According to Mayor Forthofer, “This is a combination of about nine years of continuous meetings, plans, research, and architectural appraisals. It’s sort of late in the game, but we’re still interested in whatever anyone has to say as Concerned Citizens have good hearts. But in the end, we need to know whether they can make it work or not.”
According to Parker, the decision for the complete demolition was made in December of 2017 in a Parks Board meeting. Parker stated at a recent city meeting that they have held several public meetings regarding the project.
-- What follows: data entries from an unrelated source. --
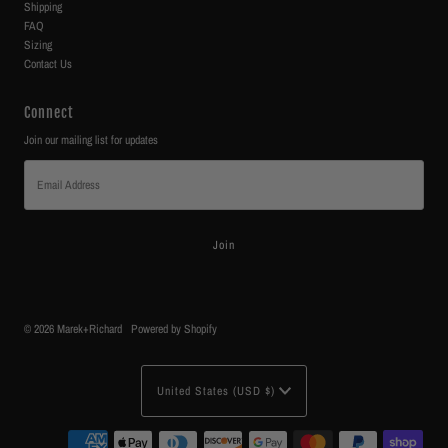
Shipping
FAQ
Sizing
Contact Us
Connect
Join our mailing list for updates
Email
Address
© 2026 Marek+Richard
•
Powered by Shopify
Currency
United States (USD $)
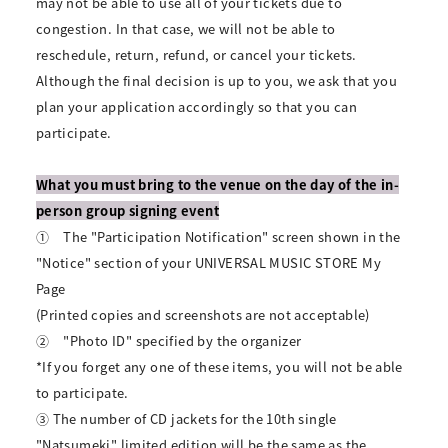
may not be able to use all of your tickets due to
congestion. In that case, we will not be able to
reschedule, return, refund, or cancel your tickets.
Although the final decision is up to you, we ask that you
plan your application accordingly so that you can
participate.
What you must bring to the venue on the day of the in-
person group signing event
①
The "Participation Notification" screen shown in the
"Notice" section of your UNIVERSAL MUSIC STORE My
Page
(Printed copies and screenshots are not acceptable)
②
"Photo ID" specified by the organizer
*If you forget any one of these items, you will not be able
to participate.
③ The number of CD jackets for the 10th single
"Natsumeki" limited edition will be the same as the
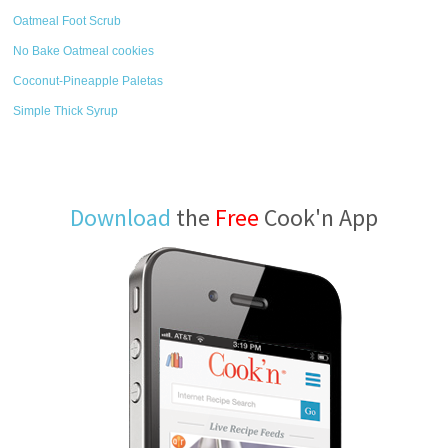
Oatmeal Foot Scrub
No Bake Oatmeal cookies
Coconut-Pineapple Paletas
Simple Thick Syrup
Download
the
Free
Cook'n App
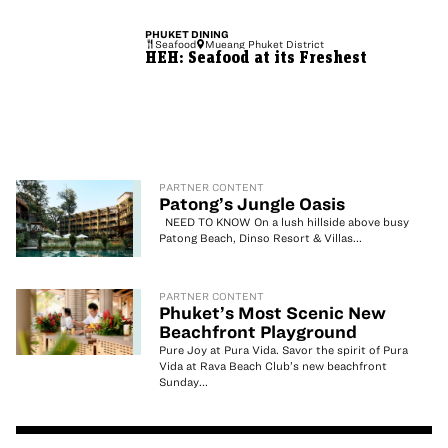
PHUKET
DINING
Seafood
Mueang Phuket District
HEH: Seafood at its Freshest
PARTNER CONTENT
Patong’s Jungle Oasis
NEED TO KNOW On a lush hillside above busy
Patong Beach, Dinso Resort & Villas...
PARTNER CONTENT
Phuket’s Most Scenic New
Beachfront Playground
Pure Joy at Pura Vida. Savor the spirit of Pura
Vida at Rava Beach Club’s new beachfront
Sunday...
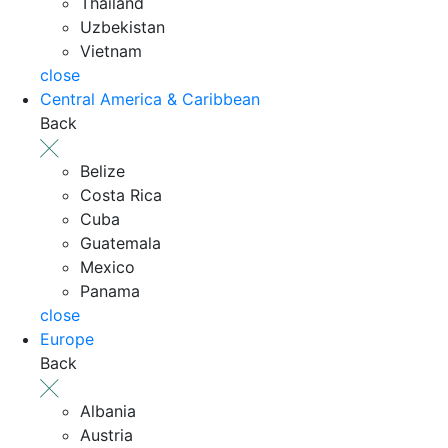
Thailand
Uzbekistan
Vietnam
close
Central America & Caribbean
Back
Belize
Costa Rica
Cuba
Guatemala
Mexico
Panama
close
Europe
Back
Albania
Austria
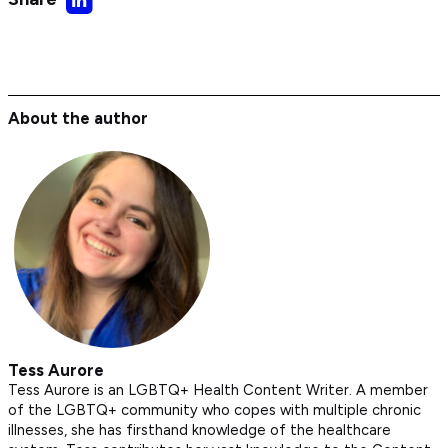
on
LinkedIn
About the author
Tess Aurore
Tess Aurore is an LGBTQ+ Health Content Writer. A member
of the LGBTQ+ community who copes with multiple chronic
illnesses, she has firsthand knowledge of the healthcare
He said they’re fighting the calendar, and they’ve got a long way to go, but at least they are having good dialogue and they will continue to do so.
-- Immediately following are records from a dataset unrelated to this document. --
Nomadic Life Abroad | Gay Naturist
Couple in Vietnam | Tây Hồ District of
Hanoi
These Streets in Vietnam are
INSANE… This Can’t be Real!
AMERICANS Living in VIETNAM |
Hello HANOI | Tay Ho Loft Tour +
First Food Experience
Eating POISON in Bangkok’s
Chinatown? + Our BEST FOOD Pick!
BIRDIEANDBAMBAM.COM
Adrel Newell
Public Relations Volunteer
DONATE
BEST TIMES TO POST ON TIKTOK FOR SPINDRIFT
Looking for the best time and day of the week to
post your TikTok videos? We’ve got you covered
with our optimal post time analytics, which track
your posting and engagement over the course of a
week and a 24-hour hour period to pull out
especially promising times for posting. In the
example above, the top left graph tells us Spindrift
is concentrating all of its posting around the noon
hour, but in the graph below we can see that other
Concerned Citizens feel that since the existing structure has the same footprint as the museum, it would be financially practical and beneficial to the community to restore its original function as a museum, with a collection of exhibits that illustrate Vermilion’s remarkable past.
“The possibilities for use of this well-built historic building seem endless,” said Tarrant. “The museum could function as an exhibition hall for various collections, displayed on a rotating basis to attract visitors year round.”
The following is a list of possible collections that the group suggests could be displayed at the museum:
1. Sandstone Quarries History: Sandstone quarries had a long, slow grade track that ran from the quarries to the lake so it could be shipped to other cities like Chicago. The sandstone was very high grade and it was used around the world.
2. American Indian History And Heritage: An Amherst City councilman who owns an Indian museum has expressed great enthusiasm for the project.
3. Art: Directly south of Vermilion there was a utopian art commune from 1890 to 1937, which gave birth to the nationally recognized “Cleveland School”. A local collector owns several of these paintings and has offered to provide material for display.
4. Shipbuilding And Commercial Fishing History: There are many artifacts around Vermilion that relate to these industries and a good presentation can be made.
5. Fishing: Vermilion is ground zero for sports fishermen, and this could provide an educational forum for the Lake Erie ecosystem.
6. Naval Battles: Steamships and rumrunners had a place in Vermilion history.
7. Freighters: Vermilion has access to the entire collection of videos from the Maritime Museum that could be played on a large screen.
8. American Bald Eagles: Bald eagles have made a resurgence in the area and are both a tourist attraction and a testament to a revitalized lake. Two world-class photographers and a nationally recognized artist have committed to providing material on this topic.
Tarrant stated that more ideas will be shared in the coming weeks.
Members of Vermilion City Council were invited to attend the February 20th Concerned Citizens meeting, but only one member responded, Councilman Loucka, who declined the invitation, according to Tarrant.